## Exercise objective:
Across the entries below, tally every line that holds the string "linejoin" and reply with the number only.

BEGIN

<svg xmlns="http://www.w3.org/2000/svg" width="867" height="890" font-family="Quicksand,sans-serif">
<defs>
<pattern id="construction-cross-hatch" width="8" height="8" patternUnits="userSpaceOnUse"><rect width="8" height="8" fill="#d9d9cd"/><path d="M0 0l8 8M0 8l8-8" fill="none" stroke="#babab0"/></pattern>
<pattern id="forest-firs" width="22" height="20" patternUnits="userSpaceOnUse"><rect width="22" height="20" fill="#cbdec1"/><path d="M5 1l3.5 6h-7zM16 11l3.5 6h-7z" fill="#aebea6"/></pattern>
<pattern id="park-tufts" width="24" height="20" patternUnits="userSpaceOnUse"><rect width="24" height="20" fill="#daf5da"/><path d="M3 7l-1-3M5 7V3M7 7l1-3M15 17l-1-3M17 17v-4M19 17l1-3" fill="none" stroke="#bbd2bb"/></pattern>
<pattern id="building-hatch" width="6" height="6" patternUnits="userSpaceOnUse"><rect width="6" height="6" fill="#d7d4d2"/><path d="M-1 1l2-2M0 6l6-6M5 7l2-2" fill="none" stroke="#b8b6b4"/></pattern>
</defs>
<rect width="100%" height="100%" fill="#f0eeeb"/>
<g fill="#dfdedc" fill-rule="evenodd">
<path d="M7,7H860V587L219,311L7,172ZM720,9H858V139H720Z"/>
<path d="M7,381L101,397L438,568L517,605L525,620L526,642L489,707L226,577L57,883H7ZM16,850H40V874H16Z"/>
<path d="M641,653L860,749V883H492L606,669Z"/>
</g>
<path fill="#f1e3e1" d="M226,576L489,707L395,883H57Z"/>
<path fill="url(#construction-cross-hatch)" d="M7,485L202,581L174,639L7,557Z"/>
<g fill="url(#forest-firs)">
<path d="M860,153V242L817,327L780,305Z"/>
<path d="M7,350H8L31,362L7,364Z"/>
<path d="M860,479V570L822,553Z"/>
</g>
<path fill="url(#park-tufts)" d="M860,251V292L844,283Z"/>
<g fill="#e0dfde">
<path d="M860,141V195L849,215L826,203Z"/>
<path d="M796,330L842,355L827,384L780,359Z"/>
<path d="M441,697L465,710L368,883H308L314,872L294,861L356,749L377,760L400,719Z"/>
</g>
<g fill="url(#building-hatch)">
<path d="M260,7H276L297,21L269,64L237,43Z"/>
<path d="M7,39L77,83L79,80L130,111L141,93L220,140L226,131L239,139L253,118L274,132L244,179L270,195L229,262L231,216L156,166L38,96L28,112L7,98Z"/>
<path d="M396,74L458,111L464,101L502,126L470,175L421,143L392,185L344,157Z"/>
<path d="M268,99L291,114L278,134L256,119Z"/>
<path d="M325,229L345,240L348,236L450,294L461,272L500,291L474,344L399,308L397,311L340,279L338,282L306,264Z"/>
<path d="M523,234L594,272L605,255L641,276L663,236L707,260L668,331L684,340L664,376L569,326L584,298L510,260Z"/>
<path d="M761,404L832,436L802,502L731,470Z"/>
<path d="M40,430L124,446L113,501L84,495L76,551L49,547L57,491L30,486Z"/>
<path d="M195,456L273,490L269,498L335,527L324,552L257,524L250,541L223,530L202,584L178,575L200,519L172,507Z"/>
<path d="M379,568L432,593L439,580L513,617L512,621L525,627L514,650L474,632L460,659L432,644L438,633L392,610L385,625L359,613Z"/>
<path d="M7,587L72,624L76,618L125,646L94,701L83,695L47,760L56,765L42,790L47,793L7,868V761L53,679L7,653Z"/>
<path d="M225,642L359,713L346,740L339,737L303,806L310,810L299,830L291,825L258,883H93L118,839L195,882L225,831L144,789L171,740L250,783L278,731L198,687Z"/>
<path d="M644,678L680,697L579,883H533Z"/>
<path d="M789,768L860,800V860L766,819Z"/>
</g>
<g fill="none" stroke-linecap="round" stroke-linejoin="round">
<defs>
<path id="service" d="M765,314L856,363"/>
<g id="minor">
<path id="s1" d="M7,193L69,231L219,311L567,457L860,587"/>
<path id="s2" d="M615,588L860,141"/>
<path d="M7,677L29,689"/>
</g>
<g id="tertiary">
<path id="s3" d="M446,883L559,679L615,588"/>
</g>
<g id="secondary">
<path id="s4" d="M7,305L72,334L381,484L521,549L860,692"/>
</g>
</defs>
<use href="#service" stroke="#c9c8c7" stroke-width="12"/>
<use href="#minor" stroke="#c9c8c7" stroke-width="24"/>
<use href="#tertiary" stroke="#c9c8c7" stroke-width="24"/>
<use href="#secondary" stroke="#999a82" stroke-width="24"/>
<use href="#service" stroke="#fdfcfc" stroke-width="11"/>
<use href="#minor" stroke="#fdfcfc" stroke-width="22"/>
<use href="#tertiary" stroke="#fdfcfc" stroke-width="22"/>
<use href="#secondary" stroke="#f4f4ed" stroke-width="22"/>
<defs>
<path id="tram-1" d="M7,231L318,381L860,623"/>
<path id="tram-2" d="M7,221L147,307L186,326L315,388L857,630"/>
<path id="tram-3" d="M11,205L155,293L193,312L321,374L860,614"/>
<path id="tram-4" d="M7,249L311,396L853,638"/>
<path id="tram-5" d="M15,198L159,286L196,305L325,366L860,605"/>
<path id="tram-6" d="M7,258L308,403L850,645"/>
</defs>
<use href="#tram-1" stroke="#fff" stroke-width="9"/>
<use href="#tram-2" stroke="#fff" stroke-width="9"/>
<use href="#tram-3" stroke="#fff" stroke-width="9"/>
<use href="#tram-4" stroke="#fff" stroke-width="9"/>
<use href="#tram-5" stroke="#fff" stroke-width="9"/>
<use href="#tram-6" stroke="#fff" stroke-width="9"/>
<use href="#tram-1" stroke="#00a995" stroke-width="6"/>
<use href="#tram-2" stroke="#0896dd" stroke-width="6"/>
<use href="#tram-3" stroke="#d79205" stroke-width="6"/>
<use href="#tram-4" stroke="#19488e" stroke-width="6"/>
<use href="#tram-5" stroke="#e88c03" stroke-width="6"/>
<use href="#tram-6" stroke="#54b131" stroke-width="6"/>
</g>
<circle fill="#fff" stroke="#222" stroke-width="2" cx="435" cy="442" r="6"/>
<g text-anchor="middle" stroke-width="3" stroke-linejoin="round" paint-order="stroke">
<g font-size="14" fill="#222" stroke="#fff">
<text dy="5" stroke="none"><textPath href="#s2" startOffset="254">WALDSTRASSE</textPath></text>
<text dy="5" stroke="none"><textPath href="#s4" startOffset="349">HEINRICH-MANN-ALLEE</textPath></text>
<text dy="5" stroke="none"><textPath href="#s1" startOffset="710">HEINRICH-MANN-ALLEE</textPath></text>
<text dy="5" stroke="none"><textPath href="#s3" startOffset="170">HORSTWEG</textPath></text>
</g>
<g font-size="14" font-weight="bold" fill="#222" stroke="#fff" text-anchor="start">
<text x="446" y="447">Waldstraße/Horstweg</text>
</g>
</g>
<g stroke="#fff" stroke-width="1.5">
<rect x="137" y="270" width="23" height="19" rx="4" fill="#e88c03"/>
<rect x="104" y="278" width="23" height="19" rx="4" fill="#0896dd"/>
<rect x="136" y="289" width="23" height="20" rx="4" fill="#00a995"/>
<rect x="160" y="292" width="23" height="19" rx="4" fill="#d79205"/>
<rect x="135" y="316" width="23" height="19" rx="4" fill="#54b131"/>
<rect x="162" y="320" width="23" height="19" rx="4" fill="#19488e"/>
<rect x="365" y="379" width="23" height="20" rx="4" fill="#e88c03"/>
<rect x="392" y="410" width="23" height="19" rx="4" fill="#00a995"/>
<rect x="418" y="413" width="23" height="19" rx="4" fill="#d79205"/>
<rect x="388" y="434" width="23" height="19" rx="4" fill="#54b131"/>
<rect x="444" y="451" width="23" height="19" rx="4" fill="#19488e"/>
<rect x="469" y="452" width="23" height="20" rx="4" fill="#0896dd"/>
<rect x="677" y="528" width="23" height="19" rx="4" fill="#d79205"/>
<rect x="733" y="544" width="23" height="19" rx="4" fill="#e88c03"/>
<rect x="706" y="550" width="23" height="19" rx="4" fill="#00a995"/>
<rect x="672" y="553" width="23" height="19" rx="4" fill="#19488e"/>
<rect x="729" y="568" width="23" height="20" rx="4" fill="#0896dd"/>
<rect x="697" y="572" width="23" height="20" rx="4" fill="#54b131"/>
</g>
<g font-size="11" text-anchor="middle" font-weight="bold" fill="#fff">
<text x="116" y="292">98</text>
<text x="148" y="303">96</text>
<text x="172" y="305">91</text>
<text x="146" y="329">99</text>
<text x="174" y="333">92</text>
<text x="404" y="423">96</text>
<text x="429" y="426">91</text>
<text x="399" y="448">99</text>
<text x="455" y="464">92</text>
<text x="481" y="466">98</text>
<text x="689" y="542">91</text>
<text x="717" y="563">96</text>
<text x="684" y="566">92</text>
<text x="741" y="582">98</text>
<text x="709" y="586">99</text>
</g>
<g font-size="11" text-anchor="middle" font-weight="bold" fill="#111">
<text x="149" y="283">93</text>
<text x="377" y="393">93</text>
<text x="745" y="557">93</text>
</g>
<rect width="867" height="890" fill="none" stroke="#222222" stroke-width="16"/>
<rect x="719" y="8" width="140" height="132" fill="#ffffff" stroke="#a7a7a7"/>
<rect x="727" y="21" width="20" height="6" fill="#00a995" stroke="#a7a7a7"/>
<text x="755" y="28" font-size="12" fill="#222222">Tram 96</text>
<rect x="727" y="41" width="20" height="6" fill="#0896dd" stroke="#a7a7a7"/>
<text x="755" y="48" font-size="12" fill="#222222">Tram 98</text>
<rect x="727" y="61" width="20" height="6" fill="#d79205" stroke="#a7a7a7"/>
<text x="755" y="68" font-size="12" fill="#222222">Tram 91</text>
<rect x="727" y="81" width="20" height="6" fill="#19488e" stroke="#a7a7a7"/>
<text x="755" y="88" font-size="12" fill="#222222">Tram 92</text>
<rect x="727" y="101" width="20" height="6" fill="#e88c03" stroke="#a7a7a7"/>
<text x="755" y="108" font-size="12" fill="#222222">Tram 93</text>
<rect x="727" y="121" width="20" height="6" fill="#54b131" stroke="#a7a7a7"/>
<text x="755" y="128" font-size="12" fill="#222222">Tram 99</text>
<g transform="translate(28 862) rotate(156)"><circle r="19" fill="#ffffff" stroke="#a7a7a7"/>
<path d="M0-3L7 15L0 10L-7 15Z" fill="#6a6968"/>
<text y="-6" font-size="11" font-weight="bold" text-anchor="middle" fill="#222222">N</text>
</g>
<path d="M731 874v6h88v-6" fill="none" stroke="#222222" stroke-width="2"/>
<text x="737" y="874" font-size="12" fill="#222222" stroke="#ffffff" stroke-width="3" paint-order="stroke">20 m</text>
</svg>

END

## Output for this exercise:
2